The catch-22 with refactoring to be able to write unit tests is that refactoring introduces risk as you are changing code, and you need tests to help reduce that risk. But you can't easily write tests without refactoring. This has been a very difficult problem for the team I'm currently on.

The only strategy I'm aware of is described in `Working Effectively With Legacy Code`, where you start by writing throwaway unit or E2E tests that give you "cover" for being able to refactor. These tests depend on the implementation or may use mocking just to get started. Then you refactor, and write better unit tests. Then get rid of the throwaway tests.

Why get rid of working e2e tests? IMO they are more useful than unit tests at finding the kinds of problems that stop a release/deployment.
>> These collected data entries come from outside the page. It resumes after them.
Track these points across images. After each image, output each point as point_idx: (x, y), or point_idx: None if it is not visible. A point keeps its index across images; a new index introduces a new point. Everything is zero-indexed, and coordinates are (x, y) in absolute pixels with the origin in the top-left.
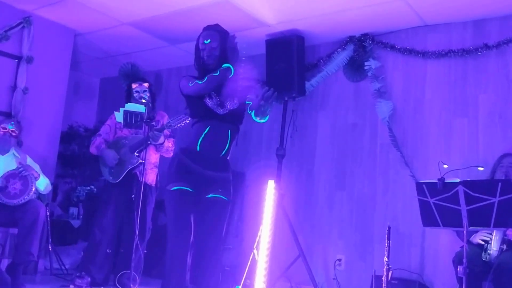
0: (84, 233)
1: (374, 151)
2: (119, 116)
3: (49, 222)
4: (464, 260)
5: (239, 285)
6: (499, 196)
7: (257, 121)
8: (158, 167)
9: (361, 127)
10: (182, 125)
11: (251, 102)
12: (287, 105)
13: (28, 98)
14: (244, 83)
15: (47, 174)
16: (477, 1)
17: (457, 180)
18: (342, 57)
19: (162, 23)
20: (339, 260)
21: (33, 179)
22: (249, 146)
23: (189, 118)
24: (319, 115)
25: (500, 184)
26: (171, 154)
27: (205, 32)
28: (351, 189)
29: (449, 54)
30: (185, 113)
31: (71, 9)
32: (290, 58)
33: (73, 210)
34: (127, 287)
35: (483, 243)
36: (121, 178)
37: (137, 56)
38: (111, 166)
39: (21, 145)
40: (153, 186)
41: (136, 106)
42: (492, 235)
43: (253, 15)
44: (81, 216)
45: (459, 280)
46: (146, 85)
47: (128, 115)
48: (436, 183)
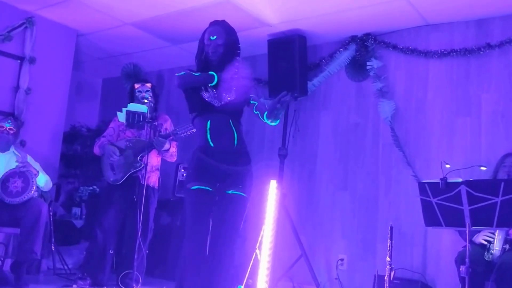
0: (87, 233)
1: (376, 151)
2: (121, 116)
3: (52, 222)
4: (467, 260)
5: (242, 285)
6: (502, 196)
7: (268, 123)
8: (160, 169)
9: (363, 127)
10: (188, 134)
11: (256, 102)
12: (289, 105)
13: (30, 99)
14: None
15: (50, 174)
16: (479, 1)
17: (460, 180)
18: (344, 56)
19: (164, 23)
20: (341, 260)
21: (33, 177)
22: (251, 146)
23: (194, 129)
24: (321, 115)
25: (502, 183)
26: (175, 158)
27: (211, 27)
28: (353, 189)
29: (451, 54)
30: (192, 122)
31: (74, 9)
32: (292, 58)
33: (76, 210)
34: (130, 287)
35: (486, 243)
36: (122, 180)
37: (139, 57)
38: (111, 162)
39: (24, 145)
40: (155, 188)
41: (138, 106)
42: (494, 235)
43: (255, 15)
44: (83, 216)
45: (462, 280)
46: (148, 85)
47: (131, 115)
48: (439, 183)
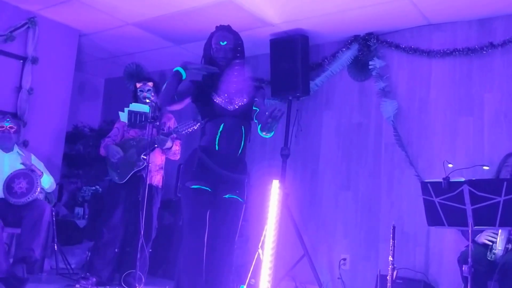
0: (90, 233)
1: (379, 150)
2: (123, 116)
3: (54, 222)
4: (469, 260)
5: (244, 285)
6: (505, 196)
7: (263, 135)
8: (164, 168)
9: (366, 126)
10: (189, 131)
11: (257, 108)
12: (291, 105)
13: (33, 99)
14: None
15: (53, 174)
16: (482, 0)
17: (462, 180)
18: (347, 56)
19: (166, 23)
20: (344, 259)
21: (38, 178)
22: (254, 145)
23: (197, 124)
24: (324, 114)
25: (505, 183)
26: (178, 157)
27: (219, 32)
28: (355, 188)
29: (454, 53)
30: (193, 118)
31: (76, 9)
32: (294, 57)
33: (79, 210)
34: (132, 286)
35: (489, 242)
36: (126, 179)
37: (141, 57)
38: (115, 162)
39: (27, 145)
40: (159, 187)
41: (140, 106)
42: (497, 234)
43: (257, 14)
44: (86, 216)
45: (464, 280)
46: (150, 84)
47: (133, 115)
48: (441, 182)
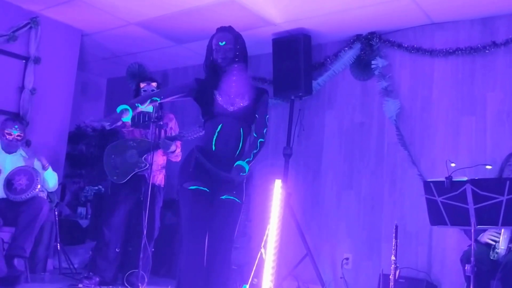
0: (92, 232)
1: (382, 150)
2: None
3: (57, 221)
4: (472, 259)
5: (247, 284)
6: (507, 195)
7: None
8: (166, 167)
9: (368, 126)
10: (195, 137)
11: (257, 115)
12: (294, 104)
13: (36, 99)
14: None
15: None
16: None
17: (465, 179)
18: (349, 55)
19: (169, 22)
20: (347, 259)
21: (38, 174)
22: None
23: (202, 131)
24: (326, 114)
25: (508, 182)
26: (180, 158)
27: (220, 33)
28: (358, 188)
29: (456, 52)
30: (199, 125)
31: (78, 9)
32: (297, 57)
33: (81, 210)
34: (135, 286)
35: (491, 242)
36: (126, 179)
37: (144, 56)
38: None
39: (29, 144)
40: (161, 186)
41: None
42: (500, 233)
43: (259, 14)
44: (89, 216)
45: (467, 279)
46: (154, 84)
47: (136, 115)
48: (444, 181)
You can attack from both directions: e2e tests make sure that certain processes work in fairly ordinary situations, then look for little things that you can unit test without huge refactoring. When you've pushed these as far as you can, section off some area and start refactoring it. Do your best to limit your refactoring to single aspects or areas so that you are never biting off more than you can chew. Don't expect everything to become wonderful in one PR.

Your e2e tests will catch some errors and when you look at what those commonly are then you can see how to best improve your tests to catch them earlier and save yourself time. In python I had stupid errors often - syntax errors in try-catch blocks or other things like that. If I used a linter first then I caught many of those errors very quickly.

I was working on a build system so I mocked the build - created a much simpler and shorter build - so I could catch dumb errors fast, before I ran the longer e2e test on the full build.

IMO you need to progress to your vision but trying to reach it in one step is very dangerous. Make life better piece by piece.

You can even do PRs where you only add comments to the existing files and classes (not too much detail but answering questions like "why" is this file/class here). This helps to make sure you really understand the current system is doing before you change it.

I once added type hints everywhere to a legacy python program - it wasn't as helpful as I'd hoped but it did prevent some issues while I was refactoring.